Simbolnya pun mirip dengan simbol AURI, IPKI dan Golkar dengan di tengahnya mirip sebuah lukisan abstrak tanpa coretan, yakni cuma warna putih polos.
Diyakini Bakal Mati, Justru Golput Tumbuh Subur Tanpa Disirami
Semula pemerintah tidak menganggap golput sebagai ancaman, tapi tak berarti mereka tak melakukan tindakan. Rezim orba pernah mencokok rombongan golput yang sedang berjalan kaki dari degung Balai Budaya mennuju Bapilu Golkar.
Guna memberikan peringatan. Bahkan, Badan Koordinasi Intelijen (Bakin) saat itu menyatakan gerakan golput sebagai masalah kecil. Anggapan yang menganggap golput tak perlu diurus juga muncul dari Budiarjo sang Menteri Penerangan, ia pun dengan jumawa berujar kalau tanpa dilarang pun Golput akan habis dengan sendirinya.
Nyatanya? gerakan ini kiian meningkat dari Pemilu ke Pemilu. Dilansir dari Tirto, Jumlah golput pada tahun 1977 sebagai 8,40 persen, kemudian di paska orde baru di tahun 1999 dan 2009 golput naik menjadi 10,4 persen. Di tahun 2009 sendiri untuk golput legislatif 29,01 persen dan pilpres 27,77 persen.

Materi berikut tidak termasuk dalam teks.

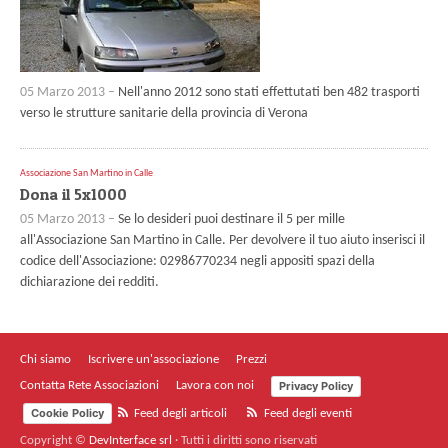
05 Marzo 2013 –
Nell'anno 2012 sono stati effettutati ben 482 trasporti
verso le strutture sanitarie della provincia di Verona
Associazione San Martino in Calle
Dona il 5x1000
05 Marzo 2013 –
Se lo desideri puoi destinare il 5 per mille
all'Associazione San Martino in Calle. Per devolvere il tuo aiuto inserisci il
codice dell'Associazione: 02986770234 negli appositi spazi della
dichiarazione dei redditi.
Chi siamo
Iscrivere un'associazione
Prezzi
Privacy Policy
Contatta Rete Associazioni
Lavora con noi
Cookie Policy
Feed degli articoli
Feed degli eventi
Copyright ©
DevInterface srl
·
Tutti i diritti sono riservati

Tentu fakta ini mematahkan asumsi Budiarjo saat itu, ternyata gerakan ini menjamur dan tumbuh subur.
Golput Kini, Menjadikan Tindakan Apolitis yang Tak Berpartisipasi
Golput yang dulu seperti diperjuangkan para pemuda, memang berbeda kalau berbicara apa yang terjadi hari ini. Setiap hari pemilu digelar, hari itu pula aktivitas kantor, sekolah sampai kuliah diliburkan. Barang tentu dengan alasan memberikan kesempatan setiap warga negara untuk memilih dan berpartisipasi di pesta demkorasi.
Tetapi, hal yang terjadi kini malah dimanfaatkan untuk melakukan kegiatan lain. Seperti pergi ke bandara atau ke statiun kereta untuk berlibur jauh lebih penting dibanding pergi ke tempat pencoblosan, sikap apolitis diyakini sangat merugikan.
Tak lagi fakta yang ditutup-tutupi kalau surat suara yang tak terisi bisa jadi dimanfaatkan. Menurut Tirto, golput sekarang cenderus plastis dan lentur. Sehingga ini jelas berbeda dengan golput yang hadir di era 70-an lalu. Tetapi apakah salah bersikap macam itu? ya relatif dari sudut pandang bung sendiri.